*** Opening of DATA FOR THIS EXERCISE ***

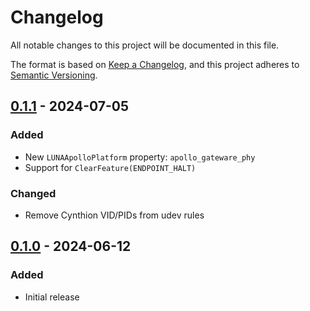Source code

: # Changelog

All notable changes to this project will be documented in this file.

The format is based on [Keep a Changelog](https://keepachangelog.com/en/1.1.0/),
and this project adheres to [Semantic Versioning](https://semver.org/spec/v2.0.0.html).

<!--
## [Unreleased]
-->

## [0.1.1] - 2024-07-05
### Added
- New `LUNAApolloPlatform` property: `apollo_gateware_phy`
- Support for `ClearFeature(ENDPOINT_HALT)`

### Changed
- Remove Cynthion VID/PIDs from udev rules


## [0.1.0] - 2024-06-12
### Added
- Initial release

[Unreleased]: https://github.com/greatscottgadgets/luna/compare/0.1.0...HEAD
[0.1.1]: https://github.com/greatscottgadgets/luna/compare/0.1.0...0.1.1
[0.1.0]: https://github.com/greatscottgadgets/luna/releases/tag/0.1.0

*** Close of DATA FOR THIS EXERCISE ***

* _INSTRUCTIONS TO FOLLOW_
Please copy out the lines of the records from the one containing "The format is" through the end of the records, both ends included.

* _TASK ANSWER_
The format is based on [Keep a Changelog](https://keepachangelog.com/en/1.1.0/),
and this project adheres to [Semantic Versioning](https://semver.org/spec/v2.0.0.html).

<!--
## [Unreleased]
-->

## [0.1.1] - 2024-07-05
### Added
- New `LUNAApolloPlatform` property: `apollo_gateware_phy`
- Support for `ClearFeature(ENDPOINT_HALT)`

### Changed
- Remove Cynthion VID/PIDs from udev rules


## [0.1.0] - 2024-06-12
### Added
- Initial release

[Unreleased]: https://github.com/greatscottgadgets/luna/compare/0.1.0...HEAD
[0.1.1]: https://github.com/greatscottgadgets/luna/compare/0.1.0...0.1.1
[0.1.0]: https://github.com/greatscottgadgets/luna/releases/tag/0.1.0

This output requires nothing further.